2025 PRESENTER PROFILES
Genetic Regulation of Beta-Cell Mass and Function in Humans—Lessons from GWAS and Rare Genetics
Sunday, June 22, at 1:30 p.m. CT
Room W194 AB • McCormick Place Convention Center
Integrating Multiomic Data to Understand Complex Gene Regulatory Networks in Islets

Anna Gloyn, DPhil
Professor of Pediatrics & Genetics,
Stanford University
What is your presentation about?
Coordinated efforts to study human islets from hundreds of donors have generated enormous amounts of multi-modal data. There are challenges and opportunities with integrating these data to uncover how genetic variation, which alters risk for diabetes, impacts islet development and function. My presentation will showcase collaborative efforts to catalogue, harmonize, and analyze data from multiple resources to deliver insights into islet pathophysiology in diabetes.
How do you hope your presentation will impact diabetes research or care?
I hope that my presentation will draw attention to multiple islet resources, including the new National Institute of Diabetes and Digestive and Kidney Diseases (NIDDK)-funded PanKbase, which are available to support our research community and can be used to both generate and test hypotheses for islet-cell dysfunction in diabetes.
How did you become involved with this area of diabetes research or care?
One of the most enjoyable aspects of research is team science. I have worked with collaborator Patrick MacDonald for over 10 years to contribute genetic and genomic data on human islets to the Alberta Human Islet Core and more recently have generated genetic data for the NIDDK-funded Human Pancreas Analysis Program (HPAP) and the Integrated Islet Distribution Program (IIDP), where I direct the Human Islet Genotyping Initiative (HIGI).
Genetically Modified Pseudoislets to Study Role of Non-Coding elements on Beta-Cell Function

Romina J. Bevacqua, PhD
Assistant Professor,
Icahn School of Medicine at Mount Sinai
What is your presentation about?
Most of our knowledge of beta-cell function stems from mice, which are significantly different from humans.
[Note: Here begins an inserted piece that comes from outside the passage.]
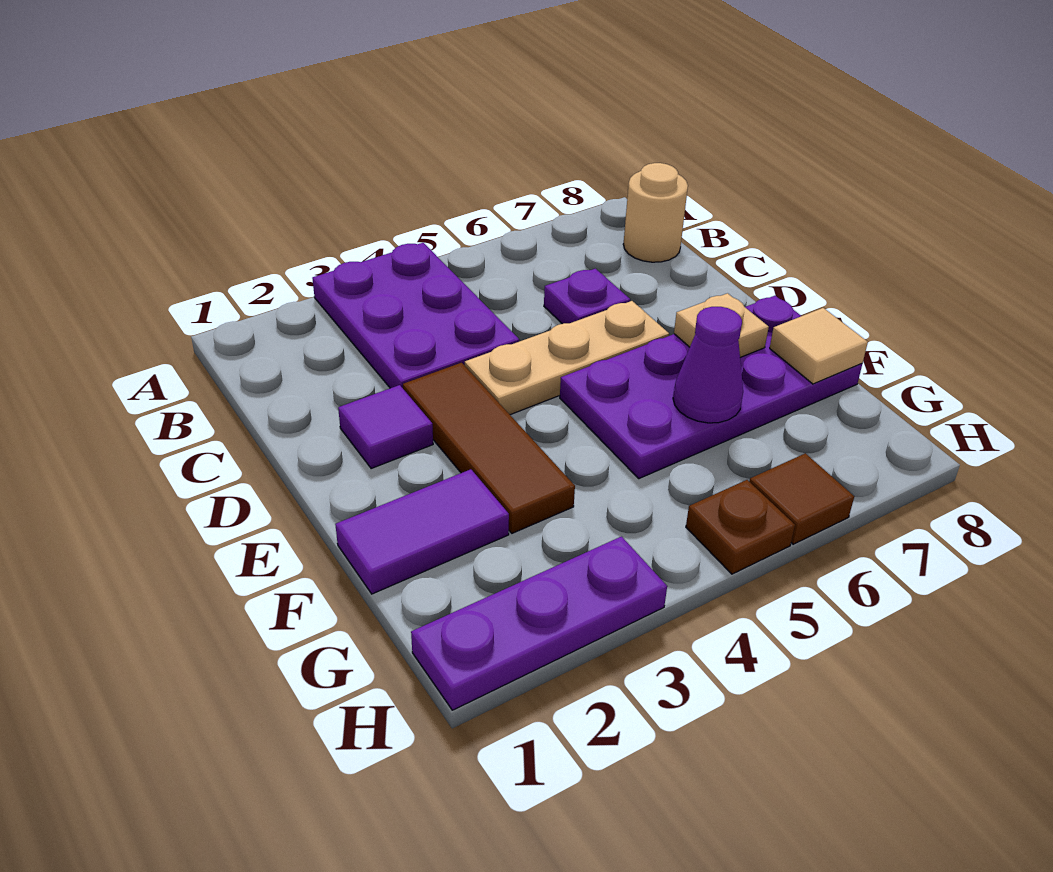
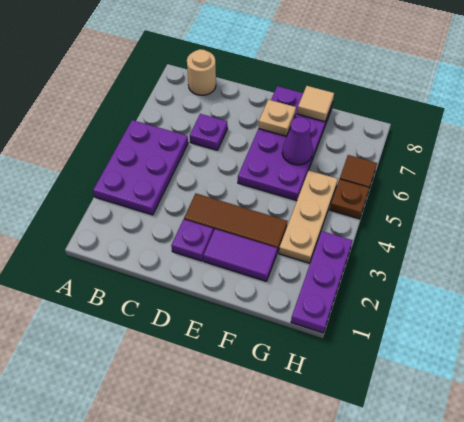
purple 2x3 plate [312,243,519,388] -> purple 2x3 plate turned to [93,120,188,215]
purple 1x1 tile [338,385,433,469] -> purple 1x1 plate [171,219,213,261]
tan 1x3 plate [465,301,669,415] -> tan 1x3 plate moved to [279,170,338,263]
purple 1x2 tile [335,469,509,594] -> purple 1x2 tile turned to [203,229,277,281]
Recent efforts have been able to identify specific regulators of pancreatic human beta-cell function—among these, non-coding presumptive enhancers of beta-cells, enriched for type 2 diabetes risk variants. In my presentation, I will discuss the application of novel genetic systems to primary human islet organoids to study these recently identified human-specific regulatory mechanisms.
How do you hope your presentation will impact diabetes research or care?
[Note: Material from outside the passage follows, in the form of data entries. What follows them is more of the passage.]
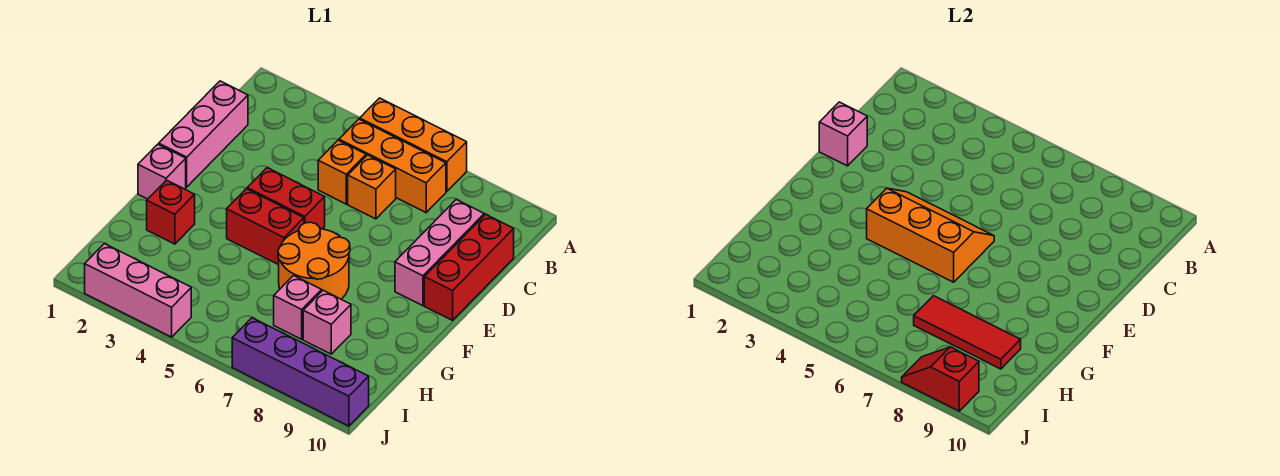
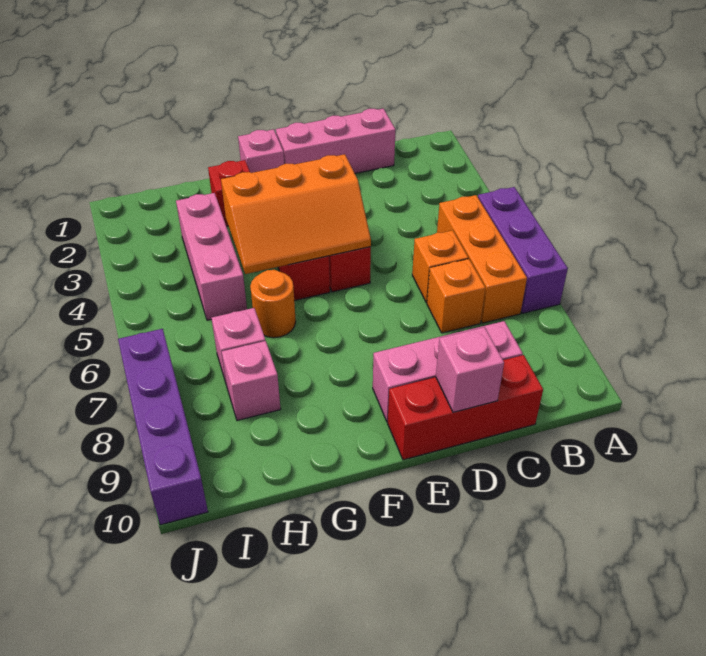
orange 1x3 brick [360,98,467,192] -> purple 1x3 brick [478,187,568,313]
orange 1x1 brick [318,140,366,204] -> orange 1x1 brick moved to [427,259,485,333]
pink 1x1 brick [819,102,867,166] -> pink 1x1 brick moved to [436,327,504,412]
orange 2x3 slope [867,188,994,282] -> orange 2x3 slope turned to [221,154,371,274]
orange 2x2 round brick [278,222,350,299] -> orange 1x1 round brick [250,270,296,338]
red 1x3 tile [914,296,1021,369] -> none
pink 1x3 brick [85,244,191,337] -> pink 1x3 brick moved to [176,193,247,320]
red 1x2 slope [902,347,979,411] -> none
Genome-wide association studies (GWAS) show that the vast majority of genetic risk for diabetes (at >400 risk loci) maps to non-coding DNA, largely enhancers. Yet, the target genes of most of these enhancers, their specific tissue of action, and their dynamic regulation remain largely unknown, particularly in humans. Generating human-specific tools for the study of these human-specific mechanisms, we hope to better comprehend how beta-cells become dysregulated in disease.
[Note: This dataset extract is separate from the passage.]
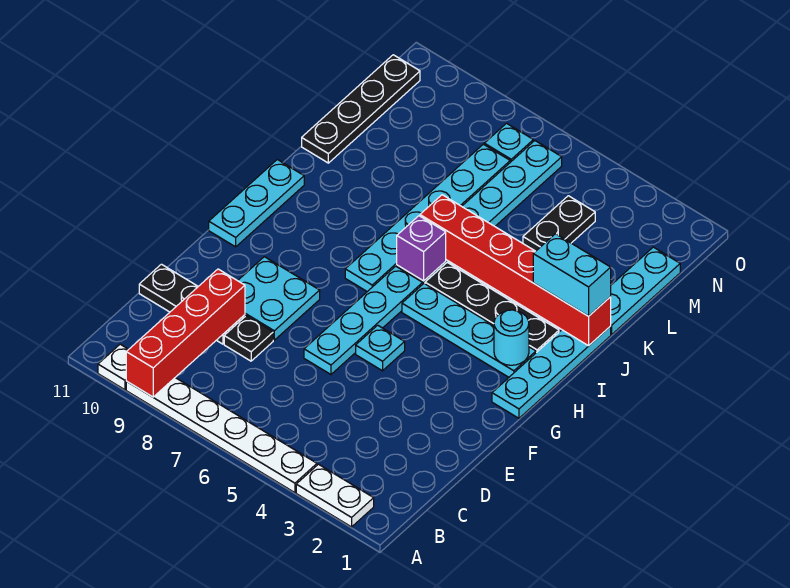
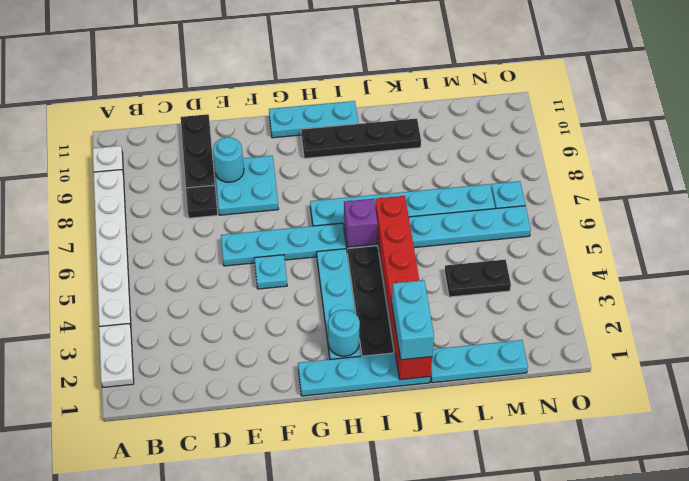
red 1x4 brick [126,269,245,397] -> none
none -> cyan 1x1 round brick [213,137,244,182]
black 1x4 plate [302,55,420,163] -> black 1x4 plate moved to [301,119,421,158]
How did you become involved with this area of diabetes research or care?
I have been interested in genetics, gene regulation, and gene editing since my graduate studies. During my postdoctoral studies, I became interested in adapting and expanding gene editing systems to primary, largely non-dividing, human islet cells. While challenging, this allowed the study of the specific mechanisms behind adult human beta-cell function and dysfunction in disease.